ARC

A little bit of everything

Antithesis

In your eyes
I see the tears
Of a love struggling
To find a foothold
On the cold crags
Of my frozen feelings

These words flowed
Like fresh honey
These words purred
Like a snuggling cat
Once upon a time

Some things never change
My solitude
My melancholia
Partners in crime

Strewn
All around me
Are fragments of hope
Scarred and burnt

Eternal
My love
Fleeting
Your smile

                                                                        Perhaps
                                                                        I’m to blame
                                                                        But remember
                                                                        You are not clean
                                                                        You are not a saint
                                                                        Either

                                                                        Don’t waste
                                                                        Your breath
                                                                        Cursing me
                                                                        As you said
                                                                        I’m not worth it

                                                                        Go ahead
                                                                        Blame me
                                                                        For everything
                                                                        You were so good
                                                                        At that anyway

                                                                        Perhaps you forgot
                                                                        The heavy silence I got
                                                                        From you
                                                                        When I had opened
                                                                        My heart
                                                                        For you, twice?

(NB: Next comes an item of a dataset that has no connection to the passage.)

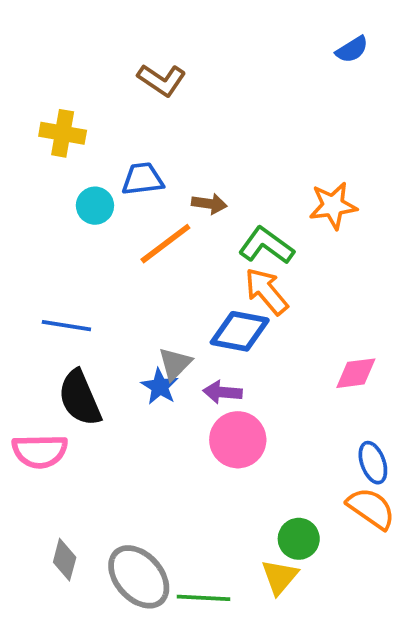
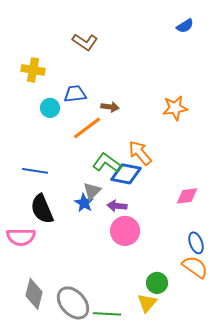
green L-shape: (266, 246) -> (107, 163), moved
gray diamond: (65, 560) -> (34, 294), size x1.4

                                                                        My silence
                                                                        Was not
                                                                        Of my own
                                                                        Making

                                                                        You
                                                                        Like many others
                                                                        Refused
                                                                        To cross
                                                                        The doorstep

Your words came
Like the sea
Drowning me
In questions of
What if?

And now the dreams
Can be burnt
In one big bonfire
As farewell signs

Sometime, somewhere
When someone whispers
Look around
It might be me

Somewhere
We will live
And dream
About a love
Left to dry out
In the harsh glare
Of our indifference

Silence
Reigns supreme
Gloating over
Our still-born dreams

Indian Life Sciences

In its latest issue, the science journal Nature has produced a special Outlook section on the current state of science, and in particular life science research in India. The articles are uniformly well-written and objective with very little of the usual condescension shown by Western scientific establishments towards Indian science. Together, they give us an insight into how research is done in India and the many problems plaguing it. From a scientific culture which frowns upon independent thinking and instead rewards conformity and obedience to the lack of accountability and appropriate funding, from the lack of proper regulatory frameworks for critical areas like stem cell research and human clinical trials to the heart-warming stories of a handful of research institutes leading the way in life sciences the issues are many.

To name a few; India is still way behind in research spending as a percentage of GDP even when compared to other developing countries like China, Brazil or South Korea. Ayurveda is another crucial area where India is sitting on a goldmine of traditional medicine that could be a potential source for new drugs if only the traditional knowledge is subjected to rigorous scientific analysis. The education system also needs to be upgraded and revamped. The present emphasis on only the theoretical aspects of science should be changed and equal emphasis needs to be placed on the experimental aspects, which are what makes a good scientist in the long run. This is one crucial area, I feel, where science graduates from India in general are behind their Western counterparts. I am a product of the Indian scientific education and have experienced first-hand the deficiencies of the existing system. Most of the crucial experiments in Genetics and Molecular Biology were either demonstrated to us or worse only described. We rarely had hands-on experience over techniques which would be considered standard laboratory work elsewhere and this was in a central university where the standard is much much higher compared to state universities!

But do not despair yet. Things are slowly but surely moving ahead in the right direction. The success of independent research institutes like National Centre for Biological Sciences, Bangalore, Centre for Cellular and Molecular Biology, Hyderabad, National Centre for Cell Science, Pune and few others is reason enough to hope for more change. Scientists from these institutes regularly publish in high-impact, peer-reviewed international journals and their numbers are steadily increasing from year to year. Start-up biotech companies like Biocon, Avesthagen and established pharma companies like Dr. Reddy’s, and Ranbaxy are also growing in strength and stature. All that India needs now is good support and direction from the government in terms of funding, less bureaucratic hurdles, and last but not the least, for a critical mass of life-scientists to develop to give research the right push. This could usher in the next revolution, for after IT it might just be the turn of BT!